# JOB 1
Answer these questions from the supplied text below, one answer per line, marked (a), (b) and (c):
(a) What does a transform unit consist of?
(b) When a CU is coded with skip mode, how many PUs is it associated with?
(c) What kind of transform is applied to a transform block?
::::::::::
Each CU contains one or more prediction units (PUs) . The prediction unit, together with the associated CU syntax, works as a basic unit for signaling the predictor information. The specified prediction process is employed to predict the values of the associated pixel samples inside the PU. Each CU may contain one or more transform units (TUs) for representing the prediction residual blocks. A transform unit (TU) is comprised of a transform block (TB) of luma samples and two corresponding transform blocks of chroma samples and each TB correspond to one residual block of samples from one color component. An integer transform is applied to a transform block. The level values of quantized coefficients together with other side information are entropy coded in the bitstream. The terms coding tree block (CTB) , coding block (CB) , prediction block (PB) , and transform block (TB) are defined to specify the 2-D sample array of one-color component associated with CTU, CU, PU, and TU, respectively. Thus, a CTU consists of one luma CTB, two chroma CTBs, and associated syntax elements. A similar relationship is valid for CU, PU, and TU.
For each inter-predicted CU, motion parameters consisting of motion vectors, reference picture indices and reference picture list usage index, and additional information are used for inter-predicted sample generation. The motion parameter can be signalled in an explicit or implicit manner. When a CU is coded with skip mode, the CU is associated with one PU and has no significant residual coefficients, no coded motion vector delta or reference picture index. A merge mode is specified whereby the motion parameters for the current CU are obtained from neighbouring CUs, including spatial and temporal candidates, and additional schedules introduced in VVC. The merge mode can be applied to any inter-predicted CU. The alternative to merge mode is the explicit transmission of motion parameters, where motion vector, corresponding reference picture index for each reference picture list and reference picture list usage flag and other needed information are signalled explicitly per each CU.
SUMMARY
The following summary is illustrative only and is not intended to be limiting in any way. That is, the following summary is provided to introduce concepts, highlights, benefits and advantages of the novel and non-obvious techniques described herein. Select and not all implementations are further described below in the detailed description. Thus, the following summary is not intended to identify essential features of the claimed subject matter, nor is it intended for use in determining the scope of the claimed subject matter.
::::::::::
# JOB 2
From the two blocks of rows below, copy every line that contains the string "Zobrazit". Case counts.
::::::::::
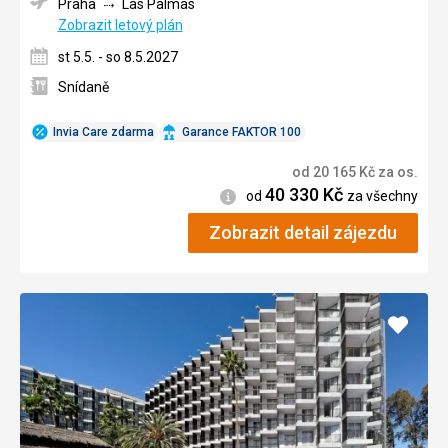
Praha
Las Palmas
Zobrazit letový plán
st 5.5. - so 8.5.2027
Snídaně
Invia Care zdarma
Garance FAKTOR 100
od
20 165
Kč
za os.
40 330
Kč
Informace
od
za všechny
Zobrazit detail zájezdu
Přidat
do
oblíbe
::::::::::
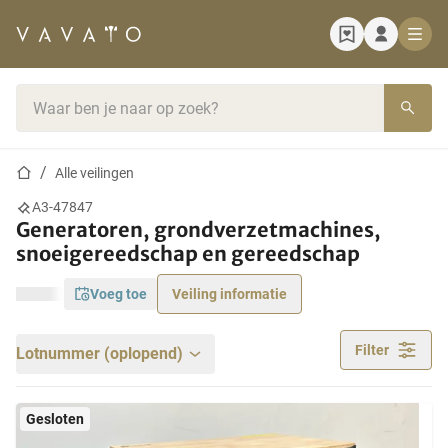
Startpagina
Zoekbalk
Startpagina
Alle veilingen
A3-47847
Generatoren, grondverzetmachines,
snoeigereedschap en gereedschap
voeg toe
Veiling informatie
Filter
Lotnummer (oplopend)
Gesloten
::::::::::
# WRITTEN REPLY 1
(a) A transform block of luma samples and two corresponding transform blocks of chroma samples.
(b) One.
(c) An integer transform.

# WRITTEN REPLY 2
Zobrazit letový plán
Zobrazit detail zájezdu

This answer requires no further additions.